DIRECTIONS:
Retyping each entry exactly is the whole task.

● ● ● ●

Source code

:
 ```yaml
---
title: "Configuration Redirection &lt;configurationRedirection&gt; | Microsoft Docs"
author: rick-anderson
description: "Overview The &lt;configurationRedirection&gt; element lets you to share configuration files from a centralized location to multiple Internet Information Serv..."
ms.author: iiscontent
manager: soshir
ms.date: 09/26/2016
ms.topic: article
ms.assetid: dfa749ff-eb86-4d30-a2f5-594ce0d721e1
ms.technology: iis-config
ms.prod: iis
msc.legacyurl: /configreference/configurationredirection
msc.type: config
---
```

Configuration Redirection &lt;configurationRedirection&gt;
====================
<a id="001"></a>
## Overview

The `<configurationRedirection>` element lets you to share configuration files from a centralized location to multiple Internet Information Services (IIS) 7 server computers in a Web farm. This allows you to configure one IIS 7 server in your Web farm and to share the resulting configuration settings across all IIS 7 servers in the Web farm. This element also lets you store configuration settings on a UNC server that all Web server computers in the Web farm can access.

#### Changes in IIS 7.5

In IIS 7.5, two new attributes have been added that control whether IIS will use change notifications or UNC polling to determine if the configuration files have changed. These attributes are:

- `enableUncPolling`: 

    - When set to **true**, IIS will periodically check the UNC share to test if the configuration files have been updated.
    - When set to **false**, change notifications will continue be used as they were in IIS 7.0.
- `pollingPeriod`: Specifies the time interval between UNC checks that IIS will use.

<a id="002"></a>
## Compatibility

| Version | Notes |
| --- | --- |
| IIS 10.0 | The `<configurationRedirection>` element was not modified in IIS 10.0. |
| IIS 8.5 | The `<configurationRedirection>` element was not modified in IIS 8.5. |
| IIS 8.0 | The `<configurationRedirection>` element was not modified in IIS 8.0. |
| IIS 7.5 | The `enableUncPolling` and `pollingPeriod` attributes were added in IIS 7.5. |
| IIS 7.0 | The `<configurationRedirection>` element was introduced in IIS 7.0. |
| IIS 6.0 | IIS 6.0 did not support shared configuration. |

● ● ● ●

RESULT BELOW:
Source code

:
 ```yaml
---
title: "Configuration Redirection &lt;configurationRedirection&gt; | Microsoft Docs"
author: rick-anderson
description: "Overview The &lt;configurationRedirection&gt; element lets you to share configuration files from a centralized location to multiple Internet Information Serv..."
ms.author: iiscontent
manager: soshir
ms.date: 09/26/2016
ms.topic: article
ms.assetid: dfa749ff-eb86-4d30-a2f5-594ce0d721e1
ms.technology: iis-config
ms.prod: iis
msc.legacyurl: /configreference/configurationredirection
msc.type: config
---
```

Configuration Redirection &lt;configurationRedirection&gt;
====================
<a id="001"></a>
## Overview

The `<configurationRedirection>` element lets you to share configuration files from a centralized location to multiple Internet Information Services (IIS) 7 server computers in a Web farm. This allows you to configure one IIS 7 server in your Web farm and to share the resulting configuration settings across all IIS 7 servers in the Web farm. This element also lets you store configuration settings on a UNC server that all Web server computers in the Web farm can access.

#### Changes in IIS 7.5

In IIS 7.5, two new attributes have been added that control whether IIS will use change notifications or UNC polling to determine if the configuration files have changed. These attributes are:

- `enableUncPolling`: 

    - When set to **true**, IIS will periodically check the UNC share to test if the configuration files have been updated.
    - When set to **false**, change notifications will continue be used as they were in IIS 7.0.
- `pollingPeriod`: Specifies the time interval between UNC checks that IIS will use.

<a id="002"></a>
## Compatibility

| Version | Notes |
| --- | --- |
| IIS 10.0 | The `<configurationRedirection>` element was not modified in IIS 10.0. |
| IIS 8.5 | The `<configurationRedirection>` element was not modified in IIS 8.5. |
| IIS 8.0 | The `<configurationRedirection>` element was not modified in IIS 8.0. |
| IIS 7.5 | The `enableUncPolling` and `pollingPeriod` attributes were added in IIS 7.5. |
| IIS 7.0 | The `<configurationRedirection>` element was introduced in IIS 7.0. |
| IIS 6.0 | IIS 6.0 did not support shared configuration. |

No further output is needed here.